We have trained 25 counter-trafficking champions to support in identification, awareness creation and linking victims of trafficking to multiple services, for example health services, voluntary HIV counselling and testing and legal aid.
Are you coordinating with other organizations and institutions in the region?
We work with local women’s rights organizations working in the area of gender-based violence dedicated to refugees, victims of trafficking and other vulnerable populations. Counter Human Trafficking Trust-East Africa provides shelter and family tracing linked to the voluntary return and reintegration of unaccompanied migrant children, girls and other vulnerable migrants. Al-Kamar provides protection of women migrants from Somalia and Ethiopia through legal and livelihood support. Survivors Mentors and Kamukunji Human Rights Defenders focus on communication that aims to inform migrants of safe migration options and how to detect trafficking in persons and seek assistance.
We have also worked with local media and private investigative journalists on research of emerging trends in the region and the Government of Kenya and affiliated institutions.
How has UN Trust Fund’s support helped your organization achieve its goals?
The project’s overall goal is to protect adolescent girls and young women refugees in Nairobi and Kajiado from harm and help them access life-saving services support so that they can recover. The UN Trust Fund’s support helped us to achieve our goals by improving service delivery and coordination among key gender-based violence service providers.
It also meant we could ensure victims of trafficking had safe entry points to many free and affordable support services that build their resilience and recovery.
The support also meant we could strengthen our institutional capacity to deliver the project […] and improve our emergency preparedness and response to the COVID-19 crisis.
What lessons can you share with the wider international community dedicated to ending violence against women and girls?
We ensured that the victims’ voices were amplified, causing more people to get involved and more victims to seek help. We found it was important to guarantee the girls’ security, privacy and confidentiality, which allowed the victims of trafficking to tell their stories.

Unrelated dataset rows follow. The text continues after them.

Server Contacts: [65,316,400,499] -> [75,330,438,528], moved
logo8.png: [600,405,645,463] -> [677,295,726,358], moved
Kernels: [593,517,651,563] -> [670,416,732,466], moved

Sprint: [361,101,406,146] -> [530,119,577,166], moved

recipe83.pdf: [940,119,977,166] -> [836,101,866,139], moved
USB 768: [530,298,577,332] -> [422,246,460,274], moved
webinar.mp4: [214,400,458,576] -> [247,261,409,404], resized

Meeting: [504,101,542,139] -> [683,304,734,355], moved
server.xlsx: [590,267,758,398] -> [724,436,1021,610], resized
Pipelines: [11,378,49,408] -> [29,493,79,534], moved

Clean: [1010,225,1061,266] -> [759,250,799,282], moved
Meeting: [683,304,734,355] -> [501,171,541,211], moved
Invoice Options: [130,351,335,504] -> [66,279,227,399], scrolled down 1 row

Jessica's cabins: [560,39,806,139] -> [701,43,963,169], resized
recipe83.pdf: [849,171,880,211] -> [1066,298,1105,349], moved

We also engaged a variety of people in different sectors to help us combat human trafficking, ranging from the private sector and academic institutions to factories and other workplaces that employ most of the trafficked victims.
All our anti-trafficking work emphasizes a human rights approach that ensures that victims are empowered to regain control of their lives.
We also found that more information is needed for victims of trafficking, including children, regarding their legal rights and obligations. They need to be aware of the benefits of seeking help early, of services available and how to access them, and of the implications of being recognized as a victim of trafficking.
This interview is part of a series featuring UN Trust Fund grantees women’s rights organizations who benefit from grants and support from the EU/UN Spotlight Initiative.
*The EU/UN Spotlight Initiative was launched in 2017 to eradicate violence against women and girls, including by funding civil society organizations through the UN Trust Fund. The Alliances for Africa project contributes to Spotlight Initiative Outcome 6 by building coalitions between states and civil society actors to establish mechanisms for the effective implementation of legislation on ending violence against women and girls.